Task statement:
Copy the data below line for line, changing nothing.

Source data
"""

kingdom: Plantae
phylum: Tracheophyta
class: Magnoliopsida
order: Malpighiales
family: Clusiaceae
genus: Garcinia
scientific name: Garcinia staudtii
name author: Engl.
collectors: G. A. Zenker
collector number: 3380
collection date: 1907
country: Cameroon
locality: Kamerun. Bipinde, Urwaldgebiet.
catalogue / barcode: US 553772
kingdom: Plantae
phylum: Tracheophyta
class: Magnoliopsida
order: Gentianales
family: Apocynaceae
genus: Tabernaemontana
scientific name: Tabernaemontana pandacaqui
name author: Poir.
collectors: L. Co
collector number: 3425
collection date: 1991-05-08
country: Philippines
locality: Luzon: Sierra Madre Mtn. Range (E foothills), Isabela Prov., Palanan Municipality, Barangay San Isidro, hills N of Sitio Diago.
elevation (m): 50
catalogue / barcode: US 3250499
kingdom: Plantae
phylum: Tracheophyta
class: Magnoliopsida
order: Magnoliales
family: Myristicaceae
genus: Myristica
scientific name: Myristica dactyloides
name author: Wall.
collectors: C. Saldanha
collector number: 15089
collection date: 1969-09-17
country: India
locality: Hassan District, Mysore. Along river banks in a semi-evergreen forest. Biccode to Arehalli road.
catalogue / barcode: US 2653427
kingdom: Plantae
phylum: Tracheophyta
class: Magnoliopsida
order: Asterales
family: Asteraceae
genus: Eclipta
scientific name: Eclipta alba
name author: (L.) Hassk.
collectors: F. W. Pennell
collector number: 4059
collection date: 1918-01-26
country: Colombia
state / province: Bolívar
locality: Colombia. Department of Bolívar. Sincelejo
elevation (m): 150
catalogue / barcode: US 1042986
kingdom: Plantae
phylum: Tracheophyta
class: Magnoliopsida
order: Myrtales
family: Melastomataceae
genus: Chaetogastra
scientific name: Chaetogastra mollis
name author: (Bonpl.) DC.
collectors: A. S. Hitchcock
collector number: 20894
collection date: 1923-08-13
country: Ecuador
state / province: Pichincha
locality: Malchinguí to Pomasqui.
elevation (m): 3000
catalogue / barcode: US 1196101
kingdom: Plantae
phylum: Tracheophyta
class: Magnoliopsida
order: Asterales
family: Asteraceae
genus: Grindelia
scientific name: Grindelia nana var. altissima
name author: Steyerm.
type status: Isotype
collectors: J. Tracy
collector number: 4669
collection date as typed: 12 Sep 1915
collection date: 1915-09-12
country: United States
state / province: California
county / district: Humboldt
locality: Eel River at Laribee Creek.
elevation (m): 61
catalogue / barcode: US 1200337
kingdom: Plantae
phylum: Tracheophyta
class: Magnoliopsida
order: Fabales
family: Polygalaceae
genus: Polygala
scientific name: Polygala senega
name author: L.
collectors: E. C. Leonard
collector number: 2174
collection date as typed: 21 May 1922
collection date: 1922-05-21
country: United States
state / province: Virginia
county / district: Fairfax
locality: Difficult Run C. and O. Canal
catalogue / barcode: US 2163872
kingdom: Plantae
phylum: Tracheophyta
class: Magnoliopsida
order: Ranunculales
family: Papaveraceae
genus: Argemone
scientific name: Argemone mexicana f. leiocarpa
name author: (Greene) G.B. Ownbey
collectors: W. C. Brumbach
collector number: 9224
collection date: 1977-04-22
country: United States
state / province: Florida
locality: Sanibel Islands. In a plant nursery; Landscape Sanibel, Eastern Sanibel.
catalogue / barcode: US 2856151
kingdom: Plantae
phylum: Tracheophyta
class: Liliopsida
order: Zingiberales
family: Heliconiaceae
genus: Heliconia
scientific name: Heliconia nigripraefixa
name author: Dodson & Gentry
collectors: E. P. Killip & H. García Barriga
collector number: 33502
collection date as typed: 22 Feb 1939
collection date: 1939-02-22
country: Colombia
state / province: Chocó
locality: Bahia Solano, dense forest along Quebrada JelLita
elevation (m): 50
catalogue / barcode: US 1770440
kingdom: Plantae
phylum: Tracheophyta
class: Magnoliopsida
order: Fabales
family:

"""

Response to the exercise:
kingdom: Plantae
phylum: Tracheophyta
class: Magnoliopsida
order: Malpighiales
family: Clusiaceae
genus: Garcinia
scientific name: Garcinia staudtii
name author: Engl.
collectors: G. A. Zenker
collector number: 3380
collection date: 1907
country: Cameroon
locality: Kamerun. Bipinde, Urwaldgebiet.
catalogue / barcode: US 553772
kingdom: Plantae
phylum: Tracheophyta
class: Magnoliopsida
order: Gentianales
family: Apocynaceae
genus: Tabernaemontana
scientific name: Tabernaemontana pandacaqui
name author: Poir.
collectors: L. Co
collector number: 3425
collection date: 1991-05-08
country: Philippines
locality: Luzon: Sierra Madre Mtn. Range (E foothills), Isabela Prov., Palanan Municipality, Barangay San Isidro, hills N of Sitio Diago.
elevation (m): 50
catalogue / barcode: US 3250499
kingdom: Plantae
phylum: Tracheophyta
class: Magnoliopsida
order: Magnoliales
family: Myristicaceae
genus: Myristica
scientific name: Myristica dactyloides
name author: Wall.
collectors: C. Saldanha
collector number: 15089
collection date: 1969-09-17
country: India
locality: Hassan District, Mysore. Along river banks in a semi-evergreen forest. Biccode to Arehalli road.
catalogue / barcode: US 2653427
kingdom: Plantae
phylum: Tracheophyta
class: Magnoliopsida
order: Asterales
family: Asteraceae
genus: Eclipta
scientific name: Eclipta alba
name author: (L.) Hassk.
collectors: F. W. Pennell
collector number: 4059
collection date: 1918-01-26
country: Colombia
state / province: Bolívar
locality: Colombia. Department of Bolívar. Sincelejo
elevation (m): 150
catalogue / barcode: US 1042986
kingdom: Plantae
phylum: Tracheophyta
class: Magnoliopsida
order: Myrtales
family: Melastomataceae
genus: Chaetogastra
scientific name: Chaetogastra mollis
name author: (Bonpl.) DC.
collectors: A. S. Hitchcock
collector number: 20894
collection date: 1923-08-13
country: Ecuador
state / province: Pichincha
locality: Malchinguí to Pomasqui.
elevation (m): 3000
catalogue / barcode: US 1196101
kingdom: Plantae
phylum: Tracheophyta
class: Magnoliopsida
order: Asterales
family: Asteraceae
genus: Grindelia
scientific name: Grindelia nana var. altissima
name author: Steyerm.
type status: Isotype
collectors: J. Tracy
collector number: 4669
collection date as typed: 12 Sep 1915
collection date: 1915-09-12
country: United States
state / province: California
county / district: Humboldt
locality: Eel River at Laribee Creek.
elevation (m): 61
catalogue / barcode: US 1200337
kingdom: Plantae
phylum: Tracheophyta
class: Magnoliopsida
order: Fabales
family: Polygalaceae
genus: Polygala
scientific name: Polygala senega
name author: L.
collectors: E. C. Leonard
collector number: 2174
collection date as typed: 21 May 1922
collection date: 1922-05-21
country: United States
state / province: Virginia
county / district: Fairfax
locality: Difficult Run C. and O. Canal
catalogue / barcode: US 2163872
kingdom: Plantae
phylum: Tracheophyta
class: Magnoliopsida
order: Ranunculales
family: Papaveraceae
genus: Argemone
scientific name: Argemone mexicana f. leiocarpa
name author: (Greene) G.B. Ownbey
collectors: W. C. Brumbach
collector number: 9224
collection date: 1977-04-22
country: United States
state / province: Florida
locality: Sanibel Islands. In a plant nursery; Landscape Sanibel, Eastern Sanibel.
catalogue / barcode: US 2856151
kingdom: Plantae
phylum: Tracheophyta
class: Liliopsida
order: Zingiberales
family: Heliconiaceae
genus: Heliconia
scientific name: Heliconia nigripraefixa
name author: Dodson & Gentry
collectors: E. P. Killip & H. García Barriga
collector number: 33502
collection date as typed: 22 Feb 1939
collection date: 1939-02-22
country: Colombia
state / province: Chocó
locality: Bahia Solano, dense forest along Quebrada JelLita
elevation (m): 50
catalogue / barcode: US 1770440
kingdom: Plantae
phylum: Tracheophyta
class: Magnoliopsida
order: Fabales
family:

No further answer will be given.